This matters for the same reason the whole course matters: a method is a way to connect a question to a data structure to an honest conclusion, and “honest” has a precise meaning here. A one-way ANOVA lets you ask “is there any format effect?” once, at the rate you chose, before you go looking at individual pairs. It also delivers what this course insists every analysis deliver — not a bare verdict but an estimate of how much: the effect size \(\eta^2\), the share of score variance that format explains. And it draws a bright line you must respect: a significant omnibus \(F\) tells you some formats differ; it does not tell you which. That second question — which pairs differ, controlled for multiplicity — is week 8’s job, and conflating the two is the classic error below. Keep estimate separate from verdict, and keep “something differs” separate from “these two differ,” and the week does its work.
Learning goals
By the end of this week you should be able to:
- State why running all pairwise \(t\)-tests inflates the family-wise error rate, and explain the one-way ANOVA as the single omnibus test that controls it.

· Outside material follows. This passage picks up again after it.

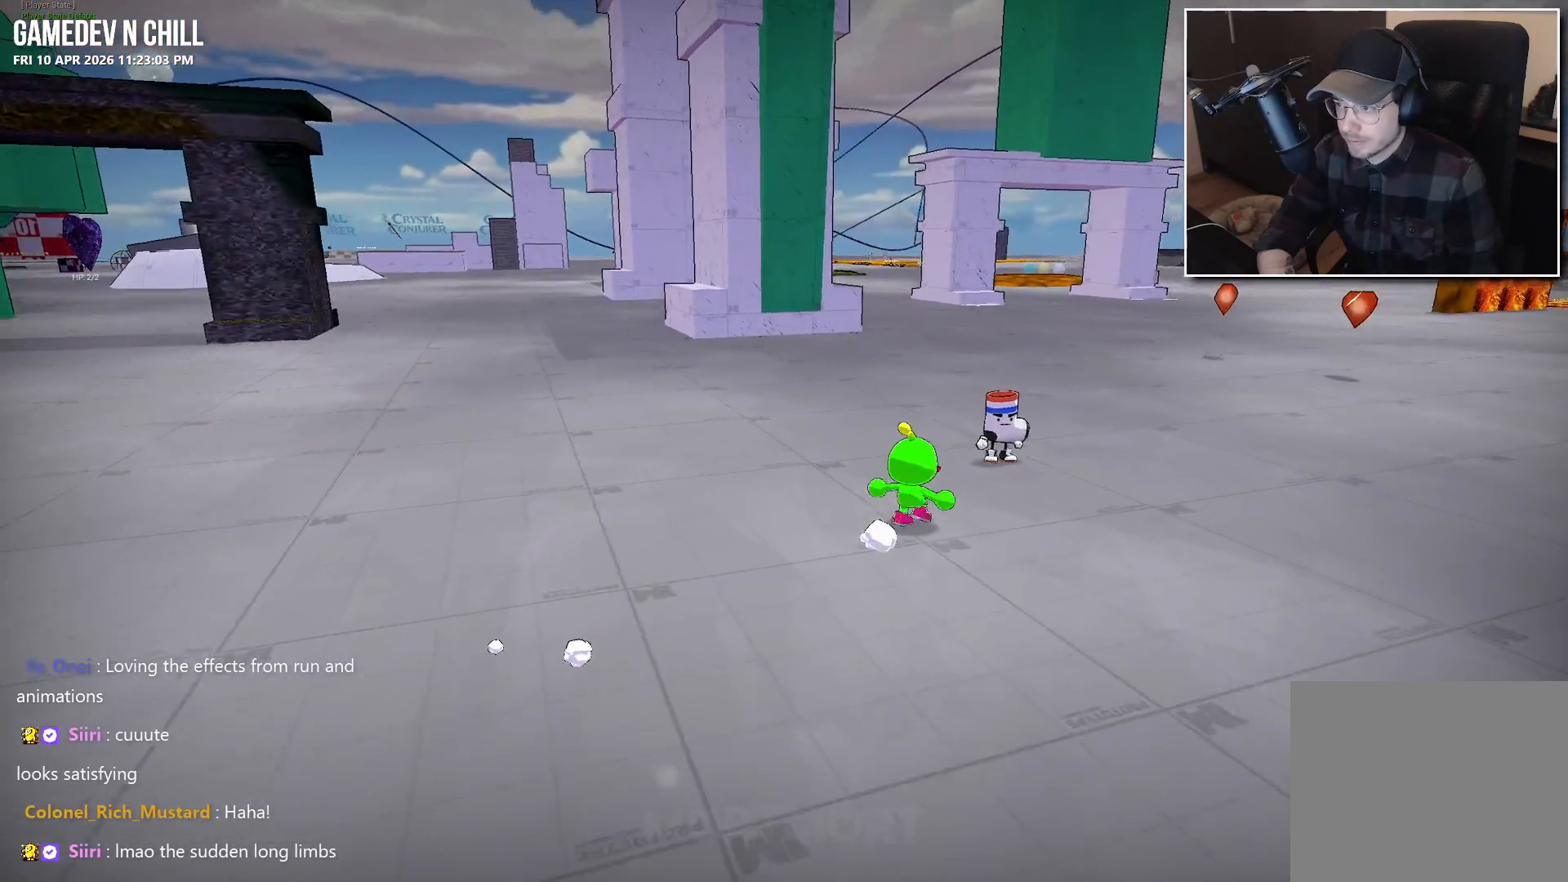
{"buttons": ["Y"], "left_stick": "center", "right_stick": "center", "events": [[84, "left_stick", "center"], [134, "right_stick", "center"], [484, "Y", "down"]]}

- Identify the structure that calls for one-way ANOVA — one quantitative response, one categorical factor with three or more levels — using the blueprint, and say why ANOVA and not a pile of \(t\)-tests.
- Build a one-way ANOVA table from group means and sample sizes: the between- and within-group sums of squares, their degrees of freedom, the mean squares, and the \(F\)-ratio \(F = \mathrm{MS}_{\text{between}}/\mathrm{MSE}\).
- Report the analysis as an estimate with its uncertainty — the \(F\)-statistic and \(p\)-value plus the effect size \(\eta^2\) — and interpret \(\eta^2\) as the proportion of response variance explained by the factor.
- Say precisely what a significant \(F\) does and does not license: that some difference exists (not which groups), and that an observational design buys association, not causation.
Core vocabulary
- One-way ANOVA — the analysis matching one quantitative response and a single categorical factor with two or more levels; it partitions the total variation in the response into a part between group means and a part within groups, and compares the two.
- Grouping factor / levels — the categorical explanatory variable (here format) and its categories (L, LL, O, H). One factor, four levels, is the “one-way” in one-way ANOVA.
- Grand mean \(\bar{\bar x}\) — the mean of all \(N\) observations pooled across groups; the reference point against which each group mean is measured.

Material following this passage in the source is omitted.